> **YOUR TASK**:
Print exactly the lines from the one that contains "Figure 5. Temporal" through the last line of the material, both included, and leave out all pictures.

> **TASK MATERIAL**:

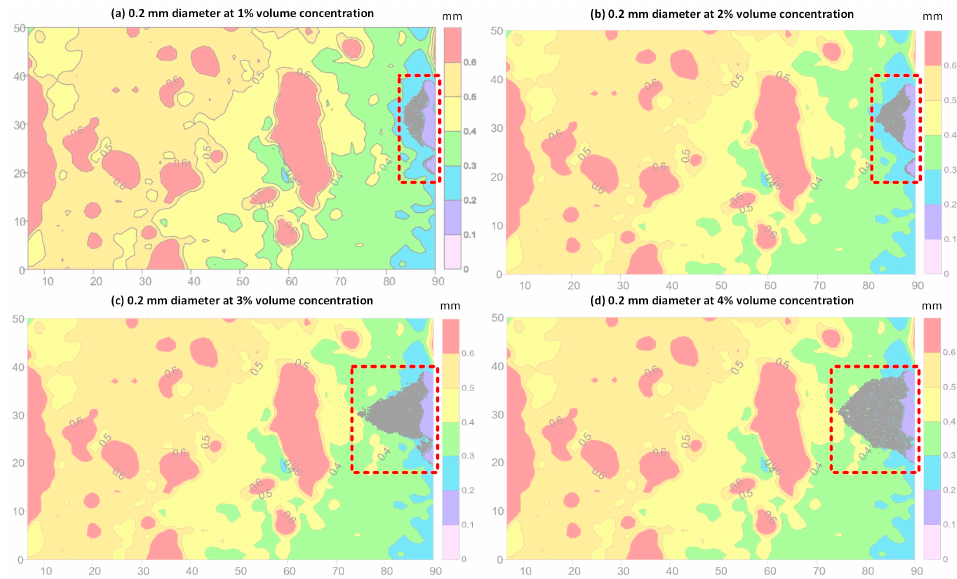
Figure 15. The distributions of plugging zone with 0.2 mm diameter LCM particles at different volume concentrations.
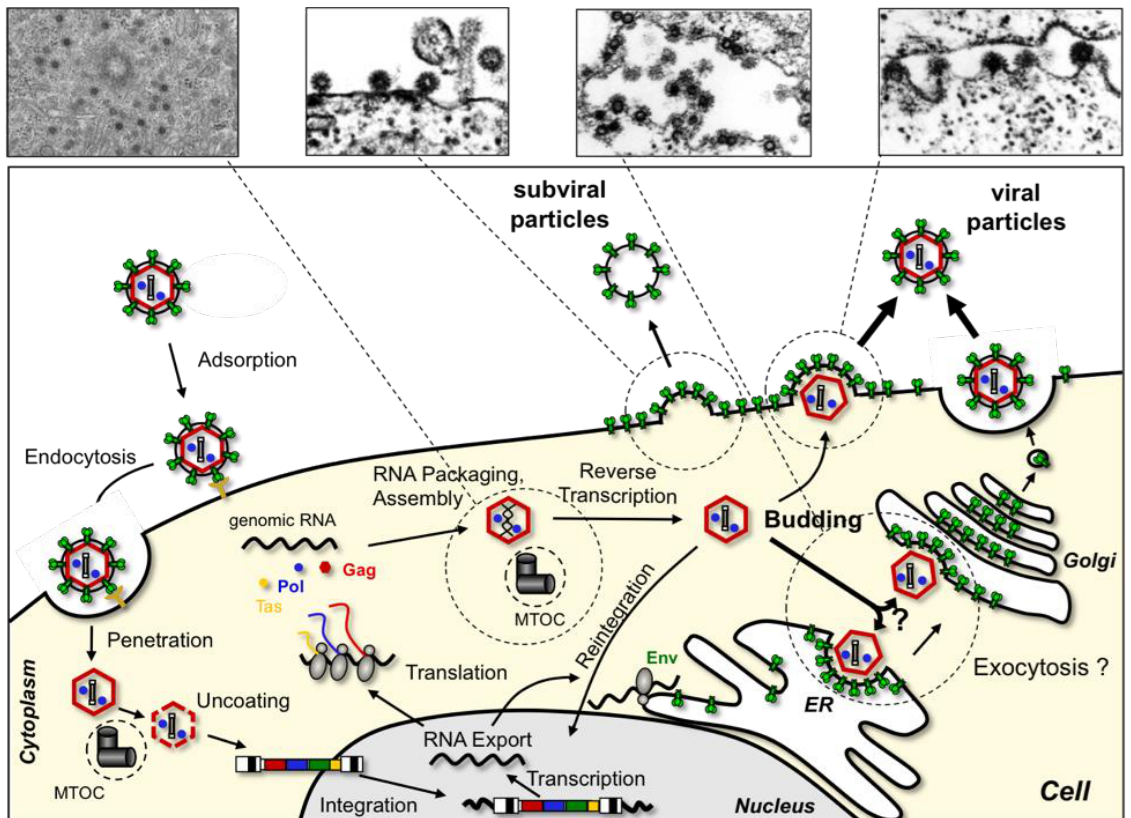
Figure 1. Schematic overview of the spuma- or foamy viruses (FV) replication cycle. Electron micrographs (courtesy of H. Zentgraf and J. Krijnse-Locker, Heidelberg) of different steps of FV particle morphogenesis are shown in the upper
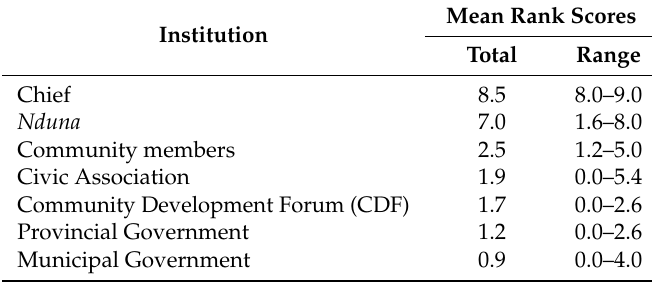
Table 4. Mean rank scores of local institutions with regard to their importance in firewood regulation, as perceived by community focus groups ( n = 30). 9.0 is highest possible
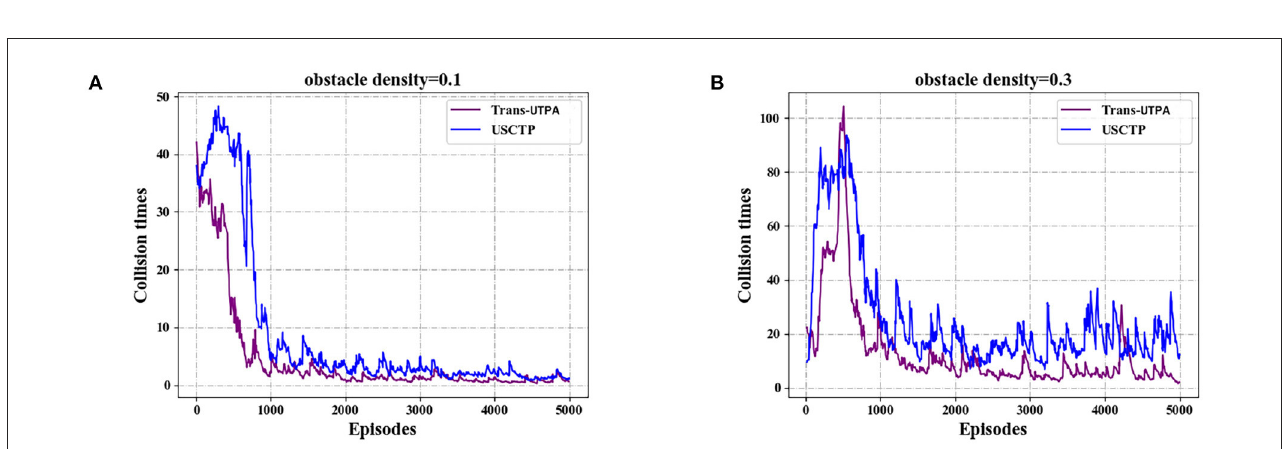
FIGURE10 Comparison experiment of collision times of UAVs. (A) Collision times with obstacle density = 0.1. (B) Collision times with obstacle density = 0.3.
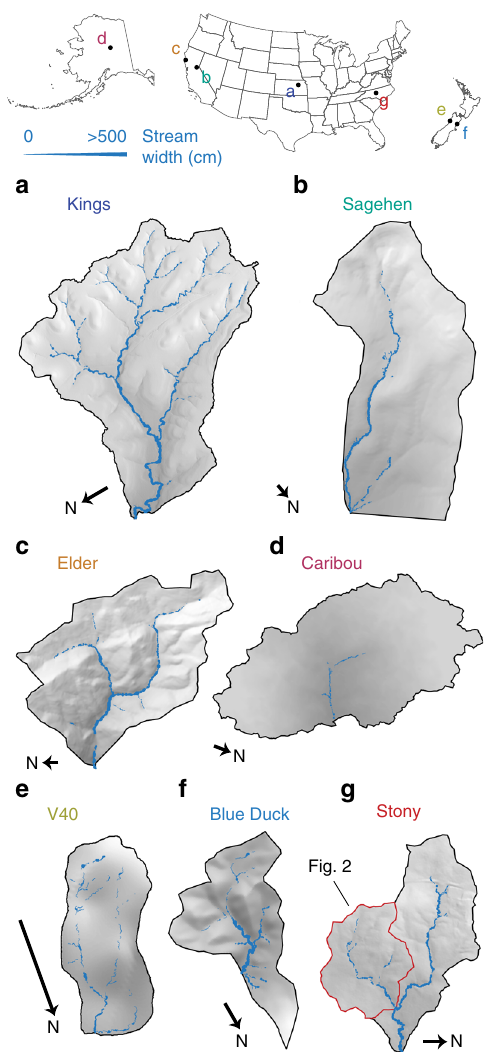
Fig. 1 Stream width maps in study catchments. a K1B tributary, North Branch of Kings Creek, KS; b Sagehen Creek Subcatchment, CA; c Upper Elder Creek, CA; d C1 tributary of Caribou Creek, AK; e V40 Stream Subcatchment, NZ; f Blue Duck Creek Subcatchment, NZ; g Stony Creek Research Watershed, NC. Lengths of north arrows represent 200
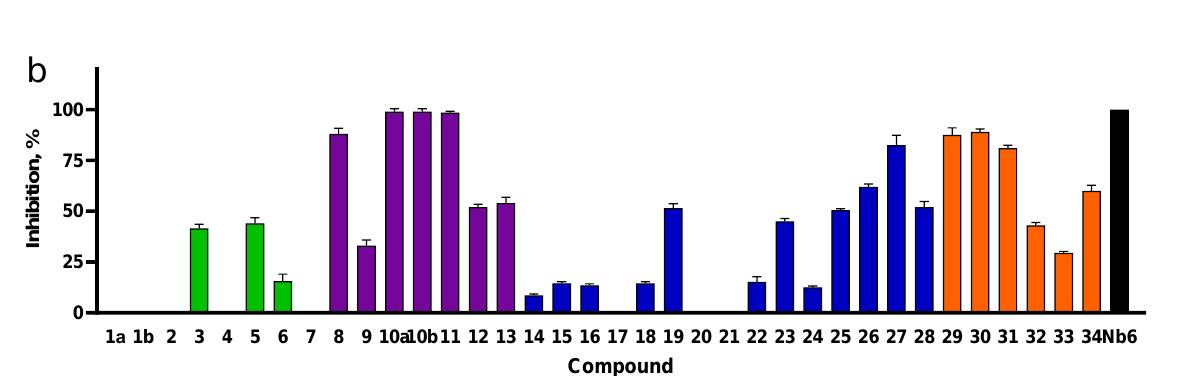
we used. Thus, initial testing in the RBD–ACE2 system revealed moderate activity only in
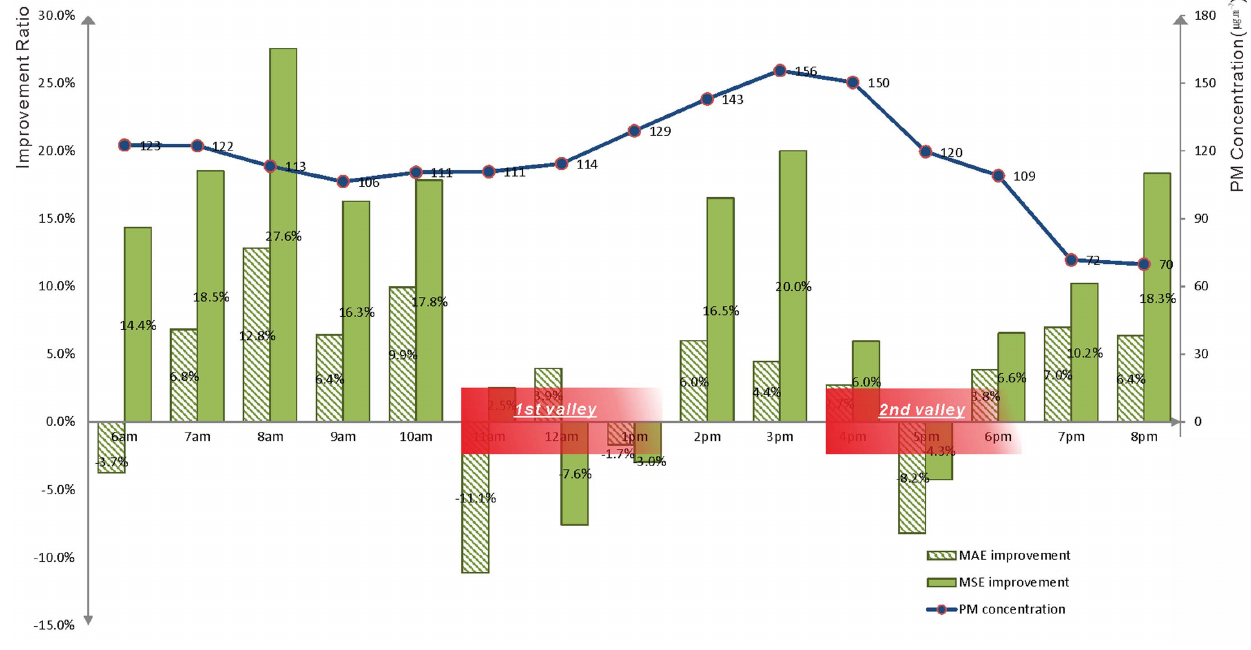
Figure 5. Temporal variation in the hourly PM 2.5 concentration and the improvement ratio of IDWS with respect to IDWE on May 26 th .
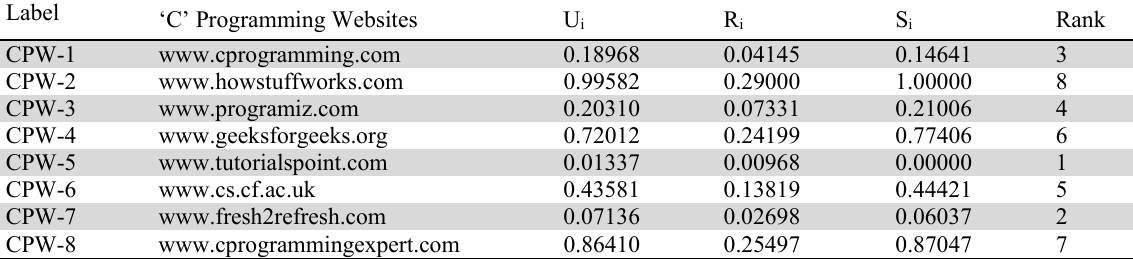
Rankings of E-learning websites obtained using VIKOR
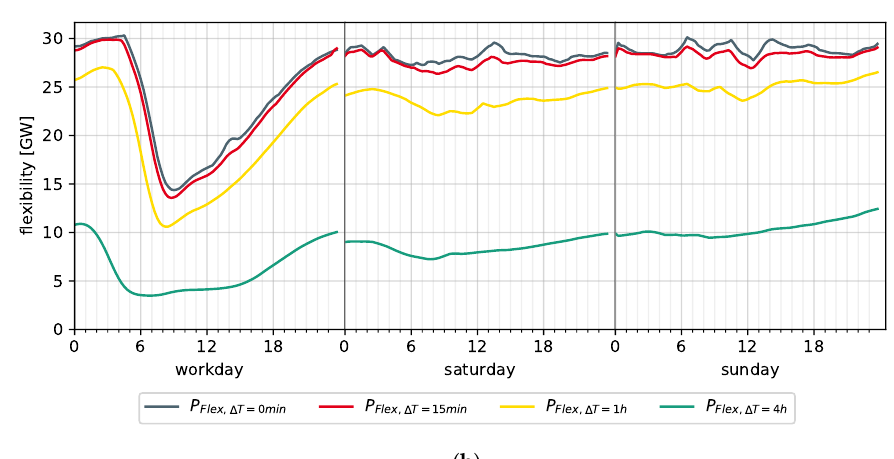
Figure 12. Impact of different product lengths (minimal provision period) on the available positive flexibility in the ( a ) sum- mer and ( b ) winter of the year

> **TASK SOLUTION**:
Figure 5. Temporal variation in the hourly PM 2.5 concentration and the improvement ratio of IDWS with respect to IDWE on May 26 th .
Rankings of E-learning websites obtained using VIKOR
Figure 12. Impact of different product lengths (minimal provision period) on the available positive flexibility in the ( a ) sum- mer and ( b ) winter of the year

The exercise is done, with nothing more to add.